[Source texts of formatted documents]
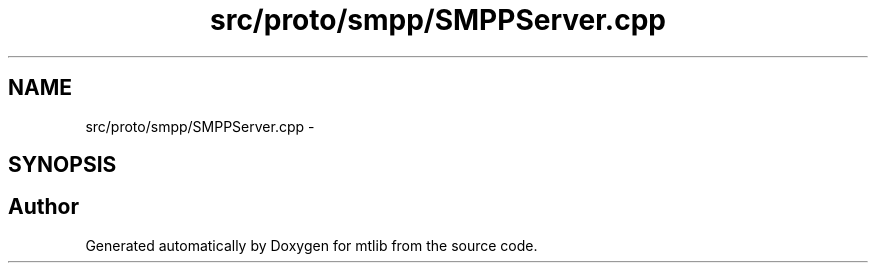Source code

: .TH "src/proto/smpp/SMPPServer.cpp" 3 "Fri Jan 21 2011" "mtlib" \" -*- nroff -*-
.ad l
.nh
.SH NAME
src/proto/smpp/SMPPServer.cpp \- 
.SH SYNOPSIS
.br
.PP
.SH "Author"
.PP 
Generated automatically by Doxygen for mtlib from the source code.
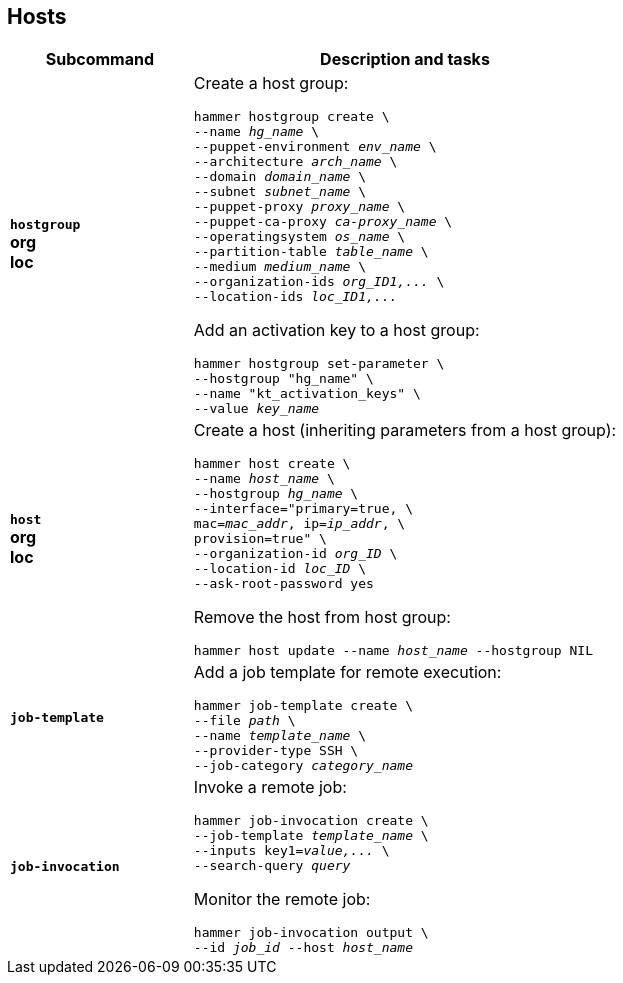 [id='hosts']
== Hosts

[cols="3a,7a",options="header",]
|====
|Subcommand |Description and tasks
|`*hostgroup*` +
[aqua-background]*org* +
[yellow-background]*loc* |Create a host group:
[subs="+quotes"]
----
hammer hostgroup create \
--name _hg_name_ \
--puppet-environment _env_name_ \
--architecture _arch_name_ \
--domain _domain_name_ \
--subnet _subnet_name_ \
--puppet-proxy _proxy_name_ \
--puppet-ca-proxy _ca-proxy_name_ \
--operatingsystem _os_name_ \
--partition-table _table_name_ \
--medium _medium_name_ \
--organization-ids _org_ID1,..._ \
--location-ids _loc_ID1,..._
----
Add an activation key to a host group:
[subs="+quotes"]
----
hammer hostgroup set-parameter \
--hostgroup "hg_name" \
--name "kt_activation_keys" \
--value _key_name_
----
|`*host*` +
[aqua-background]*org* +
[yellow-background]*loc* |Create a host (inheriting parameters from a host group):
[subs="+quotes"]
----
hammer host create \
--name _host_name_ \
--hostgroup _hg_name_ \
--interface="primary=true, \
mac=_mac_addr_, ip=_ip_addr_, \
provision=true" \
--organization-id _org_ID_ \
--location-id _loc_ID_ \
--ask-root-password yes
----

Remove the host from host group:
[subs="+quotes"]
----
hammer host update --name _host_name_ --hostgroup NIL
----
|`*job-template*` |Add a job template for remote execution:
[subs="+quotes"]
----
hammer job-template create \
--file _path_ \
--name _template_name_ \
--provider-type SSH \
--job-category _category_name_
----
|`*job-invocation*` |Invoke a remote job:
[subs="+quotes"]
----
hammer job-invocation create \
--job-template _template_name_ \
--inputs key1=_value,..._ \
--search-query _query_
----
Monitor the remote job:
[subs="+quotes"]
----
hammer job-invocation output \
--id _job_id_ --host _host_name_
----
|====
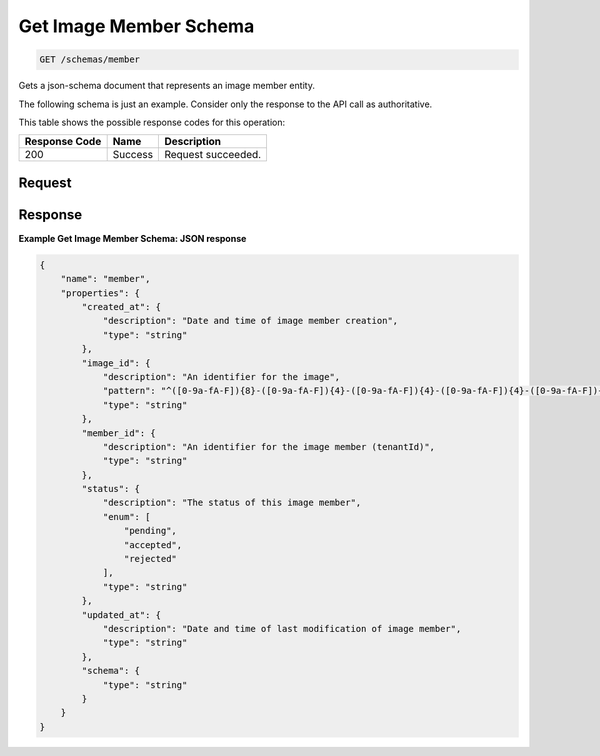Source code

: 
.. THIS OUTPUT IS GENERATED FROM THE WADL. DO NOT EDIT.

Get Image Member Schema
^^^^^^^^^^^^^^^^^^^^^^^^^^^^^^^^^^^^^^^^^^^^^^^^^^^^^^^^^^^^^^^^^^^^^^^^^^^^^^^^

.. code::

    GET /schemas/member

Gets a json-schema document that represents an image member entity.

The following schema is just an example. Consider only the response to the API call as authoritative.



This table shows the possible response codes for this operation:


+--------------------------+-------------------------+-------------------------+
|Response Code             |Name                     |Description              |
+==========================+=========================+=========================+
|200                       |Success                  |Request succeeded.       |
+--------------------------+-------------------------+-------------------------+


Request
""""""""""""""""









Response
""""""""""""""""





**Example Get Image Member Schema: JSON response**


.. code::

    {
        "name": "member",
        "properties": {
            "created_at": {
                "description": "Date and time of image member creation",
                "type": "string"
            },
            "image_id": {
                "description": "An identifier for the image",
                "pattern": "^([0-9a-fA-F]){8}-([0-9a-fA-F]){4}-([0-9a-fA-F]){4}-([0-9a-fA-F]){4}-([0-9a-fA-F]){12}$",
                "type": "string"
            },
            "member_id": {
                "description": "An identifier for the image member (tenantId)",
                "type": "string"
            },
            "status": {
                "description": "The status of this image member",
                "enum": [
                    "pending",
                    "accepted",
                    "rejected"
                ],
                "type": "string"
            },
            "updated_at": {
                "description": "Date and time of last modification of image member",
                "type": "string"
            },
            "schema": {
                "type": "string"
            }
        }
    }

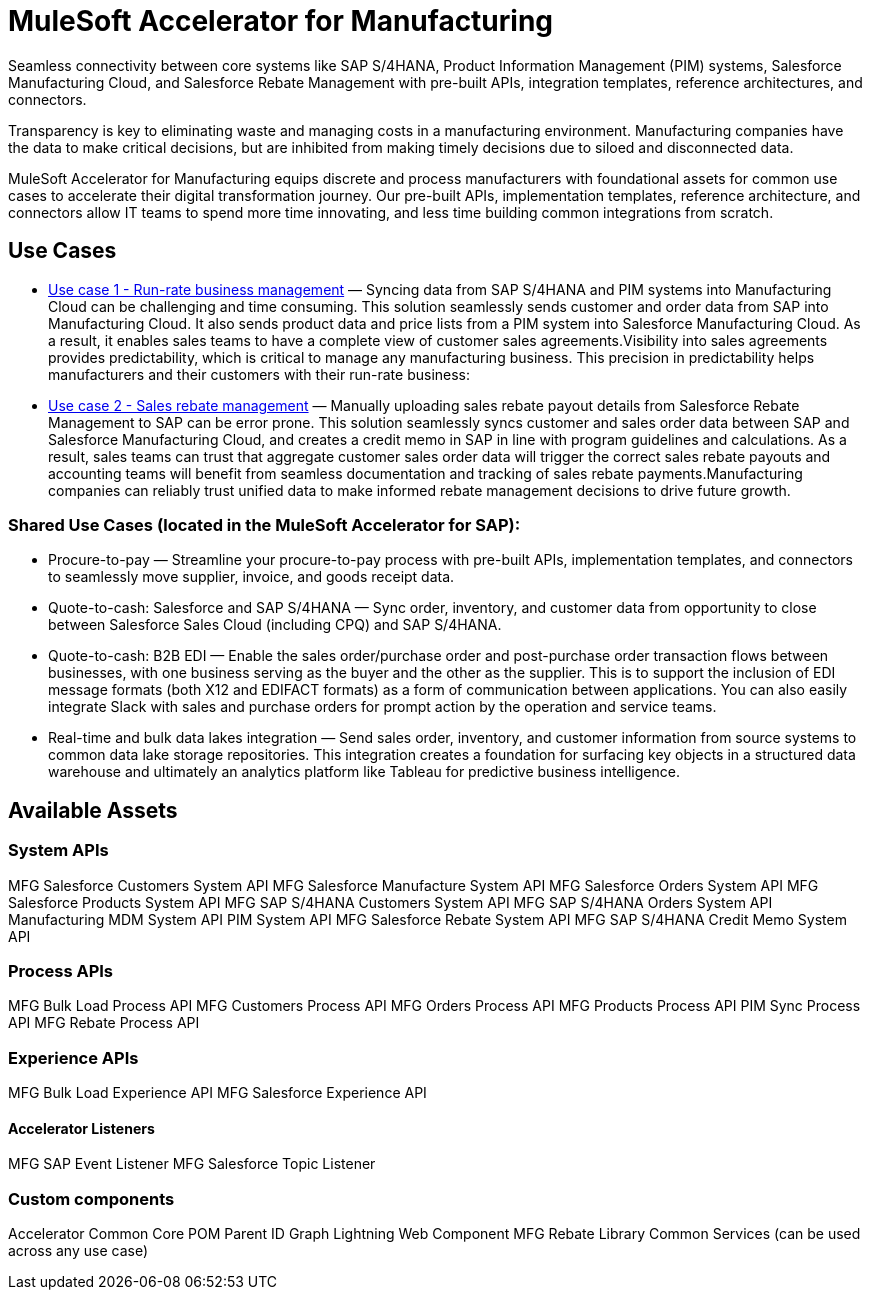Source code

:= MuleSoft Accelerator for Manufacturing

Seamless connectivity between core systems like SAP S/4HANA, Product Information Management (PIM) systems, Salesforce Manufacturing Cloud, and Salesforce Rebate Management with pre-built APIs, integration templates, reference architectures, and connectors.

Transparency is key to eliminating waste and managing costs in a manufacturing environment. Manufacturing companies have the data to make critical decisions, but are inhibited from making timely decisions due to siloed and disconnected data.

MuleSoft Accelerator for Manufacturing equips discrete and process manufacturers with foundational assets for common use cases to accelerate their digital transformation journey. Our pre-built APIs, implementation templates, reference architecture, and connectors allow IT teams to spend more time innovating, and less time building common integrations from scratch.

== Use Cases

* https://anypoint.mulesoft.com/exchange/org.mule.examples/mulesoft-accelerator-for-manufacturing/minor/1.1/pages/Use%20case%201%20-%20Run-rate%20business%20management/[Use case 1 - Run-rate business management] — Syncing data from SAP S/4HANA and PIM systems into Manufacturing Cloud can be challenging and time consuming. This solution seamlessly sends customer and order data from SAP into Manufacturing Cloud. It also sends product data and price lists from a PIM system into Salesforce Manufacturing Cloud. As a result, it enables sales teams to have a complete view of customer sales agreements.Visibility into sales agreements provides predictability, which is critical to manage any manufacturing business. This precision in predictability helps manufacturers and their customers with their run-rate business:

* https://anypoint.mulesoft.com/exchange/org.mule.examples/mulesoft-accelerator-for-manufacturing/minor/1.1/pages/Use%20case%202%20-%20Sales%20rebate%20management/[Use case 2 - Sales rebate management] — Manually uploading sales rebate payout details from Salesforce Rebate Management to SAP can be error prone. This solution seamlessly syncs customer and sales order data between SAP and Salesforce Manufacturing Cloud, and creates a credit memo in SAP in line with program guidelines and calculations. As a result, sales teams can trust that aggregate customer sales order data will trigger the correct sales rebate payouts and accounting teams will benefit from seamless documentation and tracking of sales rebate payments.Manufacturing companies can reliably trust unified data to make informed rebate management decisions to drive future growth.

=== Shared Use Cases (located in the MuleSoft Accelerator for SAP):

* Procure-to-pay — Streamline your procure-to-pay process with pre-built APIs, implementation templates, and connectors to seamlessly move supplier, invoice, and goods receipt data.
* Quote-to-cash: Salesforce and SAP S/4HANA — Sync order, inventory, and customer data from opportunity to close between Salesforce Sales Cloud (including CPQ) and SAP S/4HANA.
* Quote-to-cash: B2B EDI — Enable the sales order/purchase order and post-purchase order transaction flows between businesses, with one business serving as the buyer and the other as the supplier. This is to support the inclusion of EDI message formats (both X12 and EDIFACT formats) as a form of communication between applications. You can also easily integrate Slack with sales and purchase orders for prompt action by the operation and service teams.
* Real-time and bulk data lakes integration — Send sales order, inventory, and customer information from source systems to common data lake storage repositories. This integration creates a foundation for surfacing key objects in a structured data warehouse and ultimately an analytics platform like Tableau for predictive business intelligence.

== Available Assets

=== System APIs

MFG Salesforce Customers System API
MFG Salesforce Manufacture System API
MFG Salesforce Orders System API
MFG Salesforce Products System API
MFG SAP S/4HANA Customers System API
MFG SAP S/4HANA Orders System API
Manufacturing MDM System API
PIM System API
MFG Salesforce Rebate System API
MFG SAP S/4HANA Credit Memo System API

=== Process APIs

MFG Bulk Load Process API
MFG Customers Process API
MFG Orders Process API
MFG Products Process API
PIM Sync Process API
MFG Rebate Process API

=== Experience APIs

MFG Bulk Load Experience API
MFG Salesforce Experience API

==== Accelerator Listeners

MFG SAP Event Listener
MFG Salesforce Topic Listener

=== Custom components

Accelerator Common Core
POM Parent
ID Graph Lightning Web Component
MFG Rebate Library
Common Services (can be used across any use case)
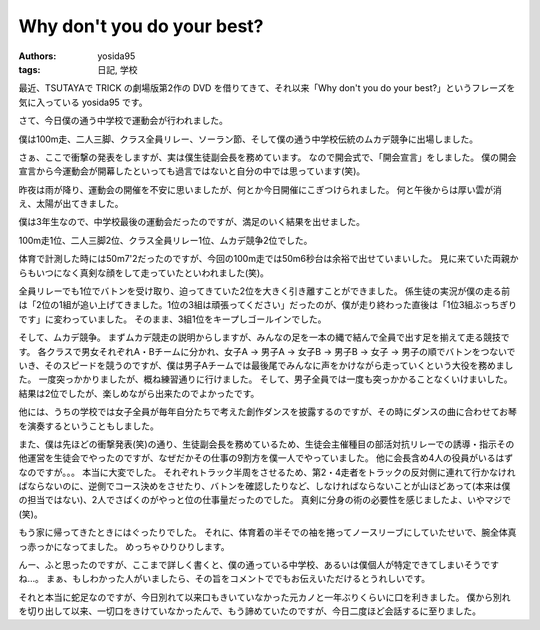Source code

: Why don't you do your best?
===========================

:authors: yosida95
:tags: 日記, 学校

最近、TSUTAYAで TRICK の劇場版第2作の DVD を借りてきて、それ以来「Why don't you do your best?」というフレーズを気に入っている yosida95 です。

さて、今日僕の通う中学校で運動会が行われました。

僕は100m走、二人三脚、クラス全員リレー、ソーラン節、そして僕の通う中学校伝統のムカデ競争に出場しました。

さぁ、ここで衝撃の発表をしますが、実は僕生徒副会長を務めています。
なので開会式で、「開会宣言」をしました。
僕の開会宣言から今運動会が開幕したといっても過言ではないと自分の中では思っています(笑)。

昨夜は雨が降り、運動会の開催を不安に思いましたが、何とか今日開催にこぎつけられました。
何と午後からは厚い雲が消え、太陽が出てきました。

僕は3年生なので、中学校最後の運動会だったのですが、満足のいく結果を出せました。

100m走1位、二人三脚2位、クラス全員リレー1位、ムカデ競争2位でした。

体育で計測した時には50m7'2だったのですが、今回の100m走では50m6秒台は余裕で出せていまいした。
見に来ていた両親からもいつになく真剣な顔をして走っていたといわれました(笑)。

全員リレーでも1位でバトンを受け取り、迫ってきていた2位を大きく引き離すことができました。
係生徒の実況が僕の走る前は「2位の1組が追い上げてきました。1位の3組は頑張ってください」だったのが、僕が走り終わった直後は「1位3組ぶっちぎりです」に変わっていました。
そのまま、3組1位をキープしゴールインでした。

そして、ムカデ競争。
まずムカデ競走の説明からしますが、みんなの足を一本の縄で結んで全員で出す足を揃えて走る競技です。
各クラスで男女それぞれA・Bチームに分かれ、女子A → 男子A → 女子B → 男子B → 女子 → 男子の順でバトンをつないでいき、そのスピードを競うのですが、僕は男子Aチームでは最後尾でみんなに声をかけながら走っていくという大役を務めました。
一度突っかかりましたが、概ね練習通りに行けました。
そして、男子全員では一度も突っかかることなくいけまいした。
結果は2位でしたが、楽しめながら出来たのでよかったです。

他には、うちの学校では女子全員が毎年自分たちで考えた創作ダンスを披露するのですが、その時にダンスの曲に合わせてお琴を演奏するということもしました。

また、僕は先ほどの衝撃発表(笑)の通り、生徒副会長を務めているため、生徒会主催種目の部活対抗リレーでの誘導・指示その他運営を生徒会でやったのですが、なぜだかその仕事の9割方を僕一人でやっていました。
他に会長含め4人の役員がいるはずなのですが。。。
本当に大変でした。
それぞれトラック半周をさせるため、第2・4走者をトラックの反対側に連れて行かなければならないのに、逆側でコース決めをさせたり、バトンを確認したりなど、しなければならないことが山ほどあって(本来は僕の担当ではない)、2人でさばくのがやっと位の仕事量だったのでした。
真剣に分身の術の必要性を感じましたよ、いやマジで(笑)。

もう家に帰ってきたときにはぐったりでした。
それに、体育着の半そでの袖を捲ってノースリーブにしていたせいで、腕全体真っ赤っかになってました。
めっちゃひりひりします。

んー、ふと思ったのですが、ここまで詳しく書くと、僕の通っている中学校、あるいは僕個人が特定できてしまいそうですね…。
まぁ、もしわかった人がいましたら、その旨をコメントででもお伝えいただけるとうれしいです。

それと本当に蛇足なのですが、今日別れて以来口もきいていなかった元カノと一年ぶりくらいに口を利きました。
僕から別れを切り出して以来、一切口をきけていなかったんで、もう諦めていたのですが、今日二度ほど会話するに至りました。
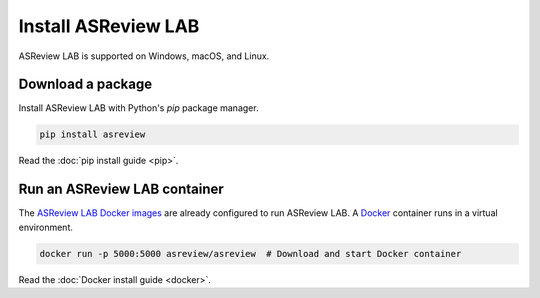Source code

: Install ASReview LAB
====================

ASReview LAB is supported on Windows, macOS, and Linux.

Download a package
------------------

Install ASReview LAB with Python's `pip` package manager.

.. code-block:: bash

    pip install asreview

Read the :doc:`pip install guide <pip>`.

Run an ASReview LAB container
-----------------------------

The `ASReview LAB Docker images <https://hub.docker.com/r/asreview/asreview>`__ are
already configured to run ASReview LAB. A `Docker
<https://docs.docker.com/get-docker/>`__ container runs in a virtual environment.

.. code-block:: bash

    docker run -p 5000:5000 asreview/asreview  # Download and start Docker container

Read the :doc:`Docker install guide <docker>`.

● Task item
Reproduce exactly the lines of the data above that run from the line with "Schema: JSON response**" down to the line with "Transparency is key", both ends included. Pictures do not belong in the copy.

● Result for this task
**Example Get Image Member Schema: JSON response**


.. code::

    {
        "name": "member",
        "properties": {
            "created_at": {
                "description": "Date and time of image member creation",
                "type": "string"
            },
            "image_id": {
                "description": "An identifier for the image",
                "pattern": "^([0-9a-fA-F]){8}-([0-9a-fA-F]){4}-([0-9a-fA-F]){4}-([0-9a-fA-F]){4}-([0-9a-fA-F]){12}$",
                "type": "string"
            },
            "member_id": {
                "description": "An identifier for the image member (tenantId)",
                "type": "string"
            },
            "status": {
                "description": "The status of this image member",
                "enum": [
                    "pending",
                    "accepted",
                    "rejected"
                ],
                "type": "string"
            },
            "updated_at": {
                "description": "Date and time of last modification of image member",
                "type": "string"
            },
            "schema": {
                "type": "string"
            }
        }
    }

Source code

:= MuleSoft Accelerator for Manufacturing

Seamless connectivity between core systems like SAP S/4HANA, Product Information Management (PIM) systems, Salesforce Manufacturing Cloud, and Salesforce Rebate Management with pre-built APIs, integration templates, reference architectures, and connectors.

Transparency is key to eliminating waste and managing costs in a manufacturing environment. Manufacturing companies have the data to make critical decisions, but are inhibited from making timely decisions due to siloed and disconnected data.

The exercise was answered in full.